Tia mengangkat bahu. Ia tak ingin Bapaknya tambah senewen kalau ia bilang terus terang ibunya sedang ada keperluan dengan Panji.

"Seharusnya dia tak usah pergi kemana-mana. Kau juga, hhhhk... Kenapa kau biarkan adikmu keluyuran di luar? Hhhh!"

Winne makin tersayat. Kali ini ia berusaha mengumpulkan sisa-sisa tenaganya. Lalu, tak pikir panjang lagi ia berlari.

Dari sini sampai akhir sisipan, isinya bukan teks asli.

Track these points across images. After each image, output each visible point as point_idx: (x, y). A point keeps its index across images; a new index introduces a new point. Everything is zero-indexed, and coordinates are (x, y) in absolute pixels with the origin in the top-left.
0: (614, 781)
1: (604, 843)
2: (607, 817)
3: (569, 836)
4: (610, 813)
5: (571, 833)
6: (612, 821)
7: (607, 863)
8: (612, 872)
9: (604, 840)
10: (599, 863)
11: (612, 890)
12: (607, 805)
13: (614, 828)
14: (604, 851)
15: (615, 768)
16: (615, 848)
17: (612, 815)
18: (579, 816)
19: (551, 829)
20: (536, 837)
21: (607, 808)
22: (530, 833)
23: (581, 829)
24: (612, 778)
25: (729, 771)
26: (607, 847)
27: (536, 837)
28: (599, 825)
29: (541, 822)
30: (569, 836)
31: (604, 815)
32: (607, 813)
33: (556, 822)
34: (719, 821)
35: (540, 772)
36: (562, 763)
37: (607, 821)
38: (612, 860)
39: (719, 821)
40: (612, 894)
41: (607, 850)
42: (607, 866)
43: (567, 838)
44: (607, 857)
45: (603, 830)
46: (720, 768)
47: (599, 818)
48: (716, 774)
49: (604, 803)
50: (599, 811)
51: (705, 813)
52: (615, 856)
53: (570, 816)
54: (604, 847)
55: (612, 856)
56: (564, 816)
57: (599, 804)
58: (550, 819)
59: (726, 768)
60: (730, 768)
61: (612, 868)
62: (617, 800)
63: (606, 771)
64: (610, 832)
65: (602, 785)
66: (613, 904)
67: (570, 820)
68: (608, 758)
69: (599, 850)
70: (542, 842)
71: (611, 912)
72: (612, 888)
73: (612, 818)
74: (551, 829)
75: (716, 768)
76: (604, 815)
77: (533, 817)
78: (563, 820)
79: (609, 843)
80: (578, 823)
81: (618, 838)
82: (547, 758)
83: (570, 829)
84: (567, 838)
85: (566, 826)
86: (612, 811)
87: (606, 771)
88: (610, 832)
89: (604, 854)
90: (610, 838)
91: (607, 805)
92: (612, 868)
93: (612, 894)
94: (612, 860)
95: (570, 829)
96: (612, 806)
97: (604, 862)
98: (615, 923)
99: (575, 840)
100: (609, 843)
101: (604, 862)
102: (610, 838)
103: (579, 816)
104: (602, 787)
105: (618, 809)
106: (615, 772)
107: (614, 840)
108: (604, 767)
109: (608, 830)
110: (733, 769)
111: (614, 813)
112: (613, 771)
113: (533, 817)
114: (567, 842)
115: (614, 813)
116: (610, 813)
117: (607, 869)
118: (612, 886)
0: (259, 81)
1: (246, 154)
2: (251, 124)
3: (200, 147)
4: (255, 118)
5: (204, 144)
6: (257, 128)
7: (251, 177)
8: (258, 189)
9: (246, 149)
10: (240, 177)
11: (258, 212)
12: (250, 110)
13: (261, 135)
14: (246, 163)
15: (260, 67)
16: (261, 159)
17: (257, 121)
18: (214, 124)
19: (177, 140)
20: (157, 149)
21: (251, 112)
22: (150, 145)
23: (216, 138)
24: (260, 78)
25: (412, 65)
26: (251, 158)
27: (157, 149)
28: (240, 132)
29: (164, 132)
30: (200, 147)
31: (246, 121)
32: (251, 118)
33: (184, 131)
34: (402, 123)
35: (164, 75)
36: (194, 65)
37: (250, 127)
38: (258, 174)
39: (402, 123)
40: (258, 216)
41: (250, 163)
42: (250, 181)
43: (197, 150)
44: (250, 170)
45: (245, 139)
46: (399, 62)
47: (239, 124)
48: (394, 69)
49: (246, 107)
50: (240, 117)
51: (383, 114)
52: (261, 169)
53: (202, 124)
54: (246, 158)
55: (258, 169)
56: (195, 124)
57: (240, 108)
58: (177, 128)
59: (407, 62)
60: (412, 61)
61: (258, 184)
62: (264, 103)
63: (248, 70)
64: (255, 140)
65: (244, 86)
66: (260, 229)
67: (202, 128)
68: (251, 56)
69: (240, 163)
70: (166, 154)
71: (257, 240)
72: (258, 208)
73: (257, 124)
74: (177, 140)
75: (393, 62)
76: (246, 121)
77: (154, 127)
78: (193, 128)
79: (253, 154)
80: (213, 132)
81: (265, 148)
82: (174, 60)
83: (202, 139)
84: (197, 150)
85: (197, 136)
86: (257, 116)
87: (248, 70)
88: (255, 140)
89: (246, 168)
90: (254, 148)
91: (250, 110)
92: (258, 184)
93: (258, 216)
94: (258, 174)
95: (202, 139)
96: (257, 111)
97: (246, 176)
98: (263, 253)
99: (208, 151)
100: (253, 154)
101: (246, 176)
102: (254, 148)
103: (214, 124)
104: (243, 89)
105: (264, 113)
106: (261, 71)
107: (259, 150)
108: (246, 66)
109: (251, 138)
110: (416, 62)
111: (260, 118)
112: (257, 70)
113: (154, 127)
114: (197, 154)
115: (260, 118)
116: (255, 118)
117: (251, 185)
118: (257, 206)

"WINNEE! MAU KEMANA?" Tia terpekik.

Winne tak perduli. Gadis itu berlari terseok-seok menuruni teras, menghambur ke luar halaman.

***



Adji sudah merasakan lembutnya tatapan bu Tini meskipun gedung SMP tempatnya mengajar masih jauh di depan. Mungkin karena Adji berpikir bahwa guru sejarah itu masih gadis sementara ia perjaka, sehingga melihat setiap gerakannya seolah-olah mengandung arti tertentu. "Ah, masa bodoh!" gerutunya untuk kesekian kalinya. Gara-gara memikirkan Tini ia jadi kurang konsentrasi mengemudikan Honda Revo-nya.

Sekarang sang guru muda muda yang tampan itu baru sampai di muka alun-alun desa Pasirbambu, masih dua KM lagi jaraknya ke SMP Lebaksari.

Sementara itu, anak-anak SD di lapangan masih tampak bersemangat. Tedi menendang bola, sepatu lepas terlempar, sementara bola yang ditendangnya melambung ke tepi jalan, persis terbang burung yang sayapnya tertembak peluru. Bola itu hampir menampar muka Winne yang baru saja keluar halaman. Si gadis memutar langkahnya untuk menghindar, namun malapetaka yang lebih besar agaknya datang dari arah yang dipilihnya.

Cekiiit...! Suara gesekan ban di aspal
berderit menyayat. Winne terlambat meloloskan tangannya dari sabetan stang motor milik Adji. Ia terjatuh. Ia merasa semua adalah mimpi. Di matanya terbayang wajah murka sang bapak. Terakhir, sebelum gelap datang menjemput, wajah Dias hadir tersenyum di kelopak mata.

***



Dari arah poskamling, Panji kaget sekaligus takjub melihat peristiwa itu. Ia tegak berdiri, menajamkan pandangan, lalu duduk kembali dengan selembar senyum aneh tersungging di bibirnya. Ia berpikir sejenak, kemudian mencatat sebaris kalimat di balik photo Winne dengan pulpen yang senantiasa dibawanya: NGGAK BOLEH ADA CINTA BAHAGIA. Novel pertamaku.

Ketika orang-orang sibuk menolong Winne, ia malah ngeloyor pergi ke rumahnya. Semangatnya tumbuh untuk segera menyelesaikan tugasnya melukis photo gadis itu.